Nordic CML Study Group Quality and Standardization Rounds for Quantitative RT-PCR of BCR-ABL To Facilitate Reporting on the International Scale.

Abstract

Measuring the level of BCR-ABL transcripts by real-time quantitative polymerase chain reaction (RQ-PCR) has been shown to be a highly sensitive and specific method for evaluating residual disease burden in chronic myeloid leukemia (CML). In the IRIS trial, a 3-log reduction of BCR-ABL transcripts from a baseline median pre-treatment level was termed a “major molecular response”, and achieving this degree of minimal residual disease (MRD) was related to a more favorable prognosis. Recently it was proposed that the residual disease scale used in the IRIS trial should be named “International Scale” (IS) and this scale is recommended to be used in future studies of CML treatment. Since the baseline in the IRIS trial can no longer be reproduced, a project for distributing reference material has been initiated by the original IRIS study reference laboratory in Adelaide and by a secondary European reference laboratory in Mannheim. Within the framework of the Nordic CML Study Group, RQ-PCR for BCR-ABL is routinely performed in 13 clinical laboratories located in Finland, Sweden, Norway and Denmark.

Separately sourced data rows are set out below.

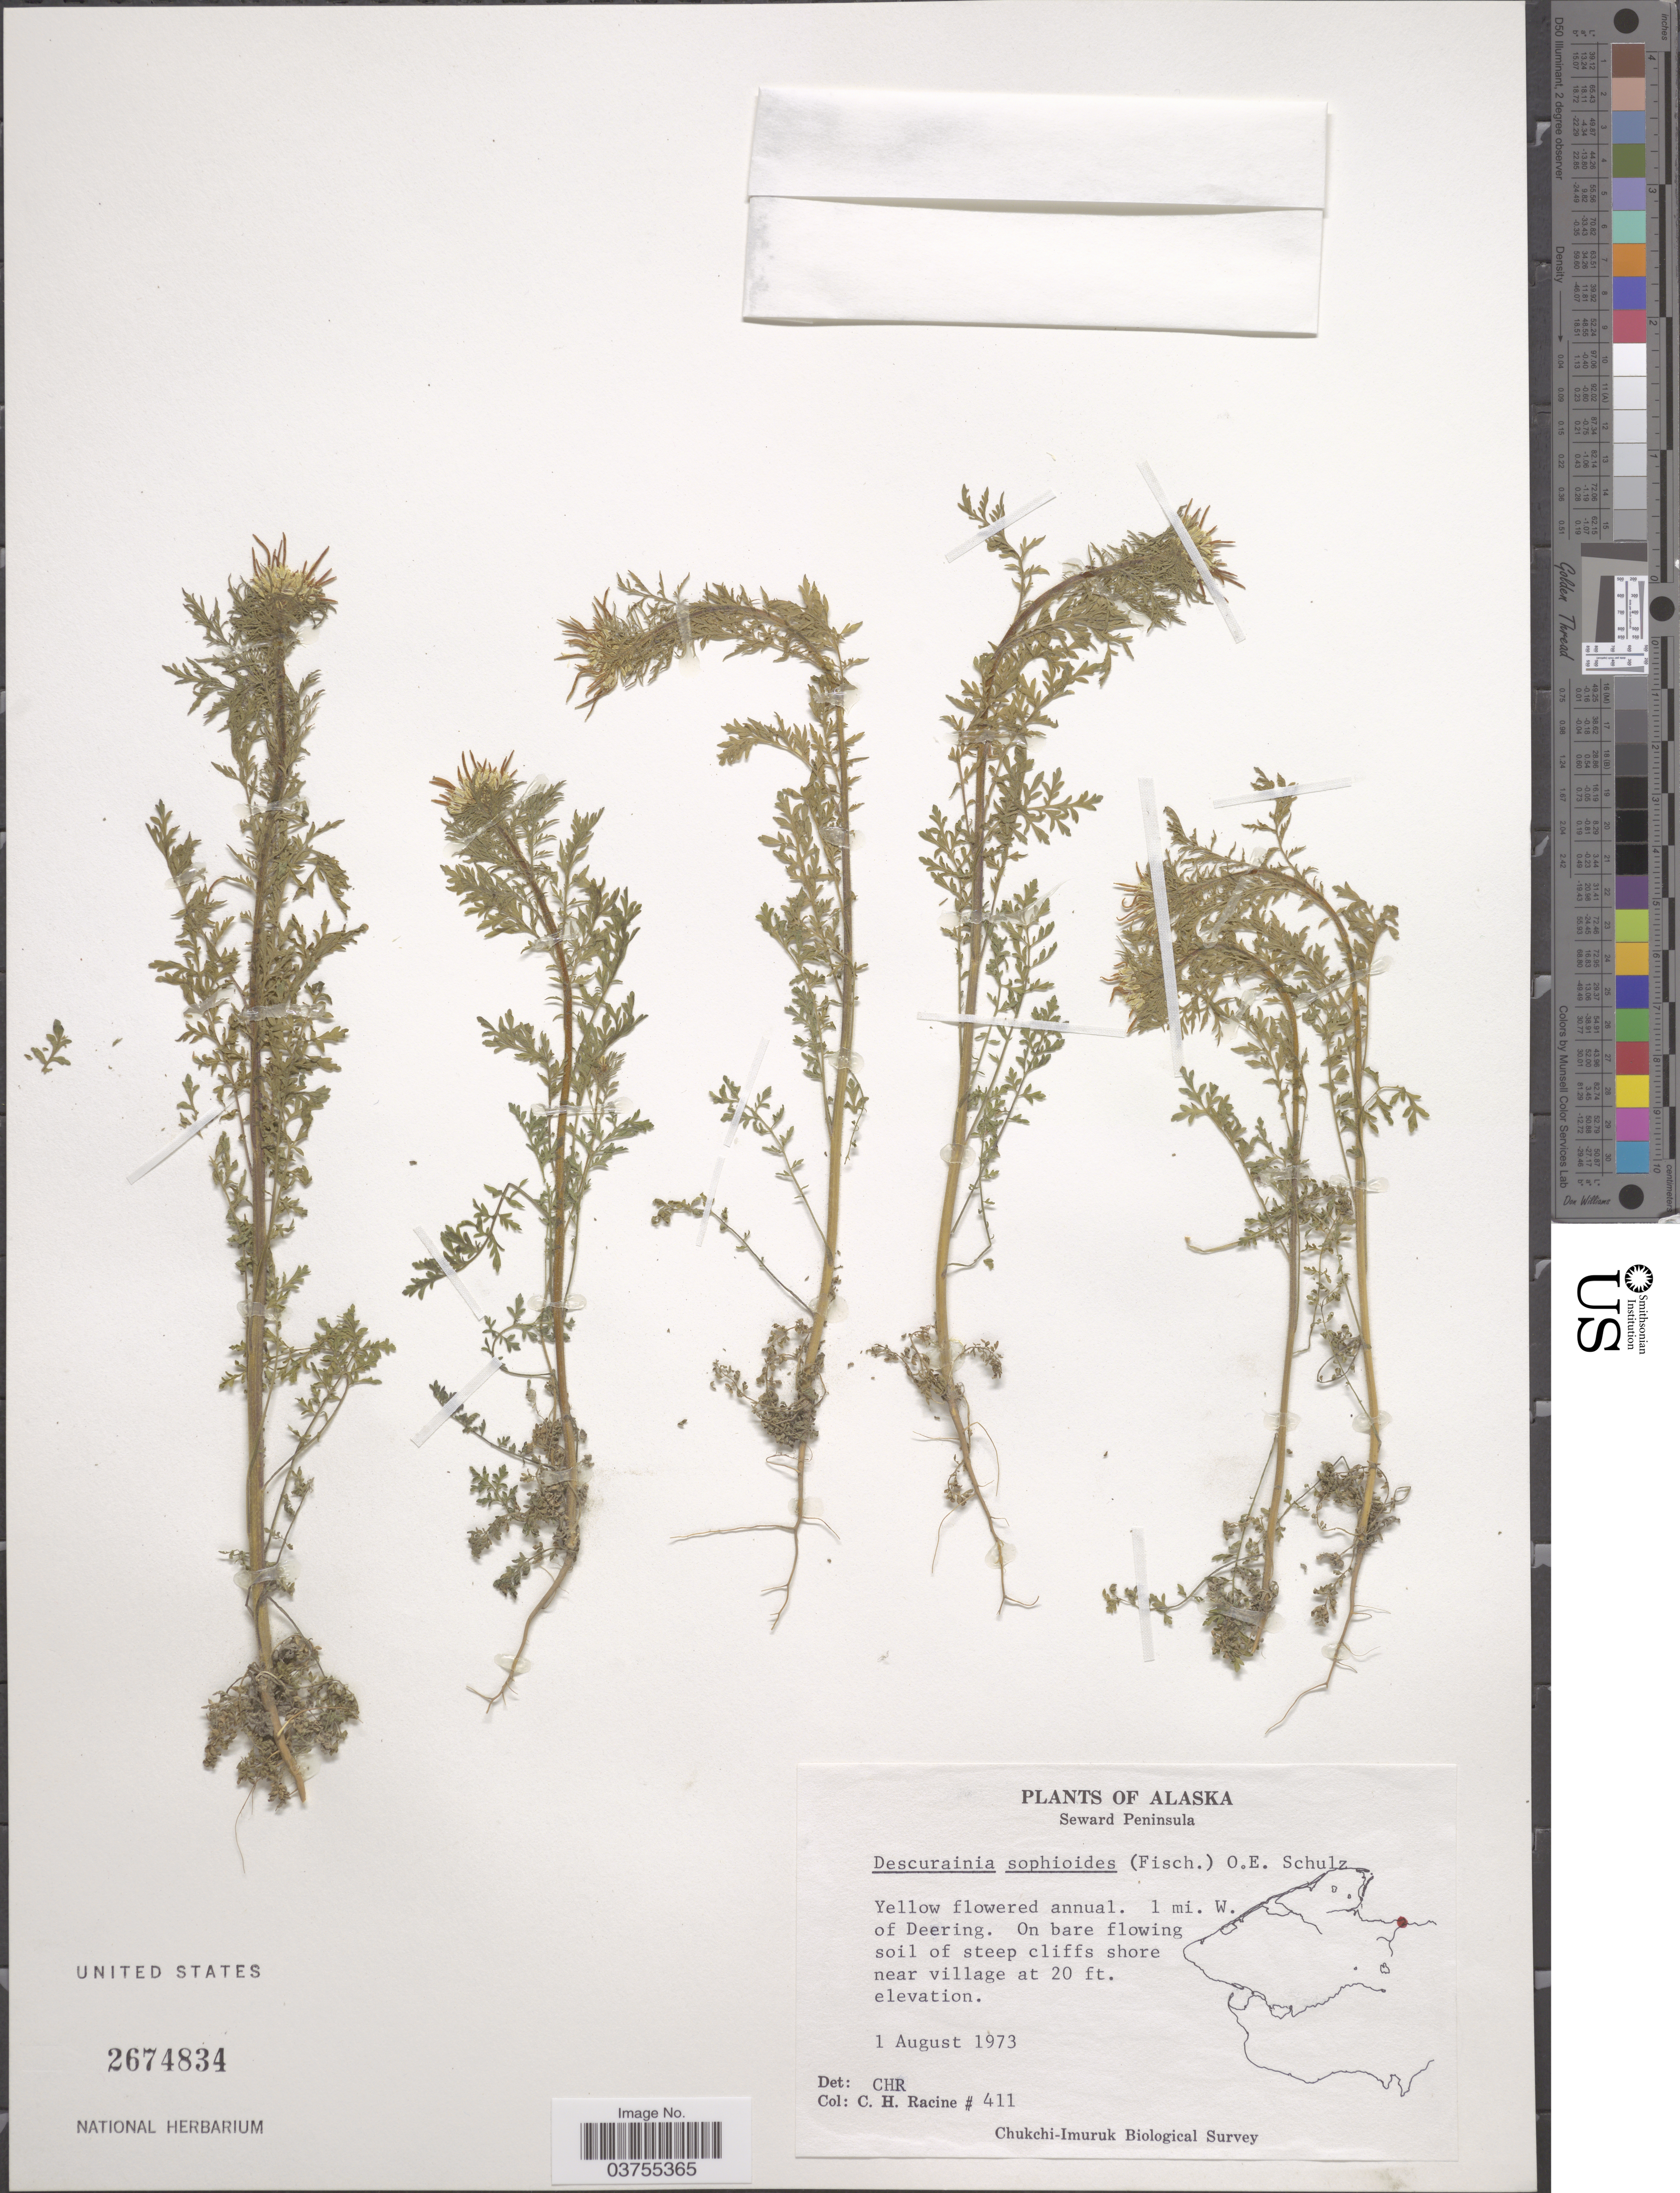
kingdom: Plantae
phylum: Tracheophyta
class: Magnoliopsida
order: Brassicales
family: Brassicaceae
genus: Descurainia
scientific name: Descurainia sophioides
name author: (Fisch.) O.E. Schultz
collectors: C. Racine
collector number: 411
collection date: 1973-08-01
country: United States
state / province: Alaska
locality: Seward Peninsula. 1 mi. W. of Deering. On bare flowing soil of steep cliffs shore near village.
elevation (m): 6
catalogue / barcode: US 2674834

Only two Nordic laboratories had an opportunity to receive reference material from Mannheim. Therefore it was necessary to complement this effort by performing a Nordic quality and standardization round based not only on the external reference material but also on local pre-treatment samples from CML patients. Thus each of the participating laboratories prepared samples representing minimal residual disease and also additional pre-treatment CML samples. These samples were divided into 13 identical aliquots and distributed to all other participants this summer. By this approach we can not only check reproducibility of measurements, but also evaluate different laboratory specific steps in the procedures, such as the importance of source cell material, RNA isolation method, control genes, model of thermocycler and methods/enzymes used in reverse-transcription and RQ-PCR. Based on the results, provisional conversion factors for adjustment of the BCR-ABL transcript levels to the International Scale will be produced for all participating laboratories. This work is an example on successful international RQ-PCR standardization, which is essential for clinical and research estimation of MRD in CML patients.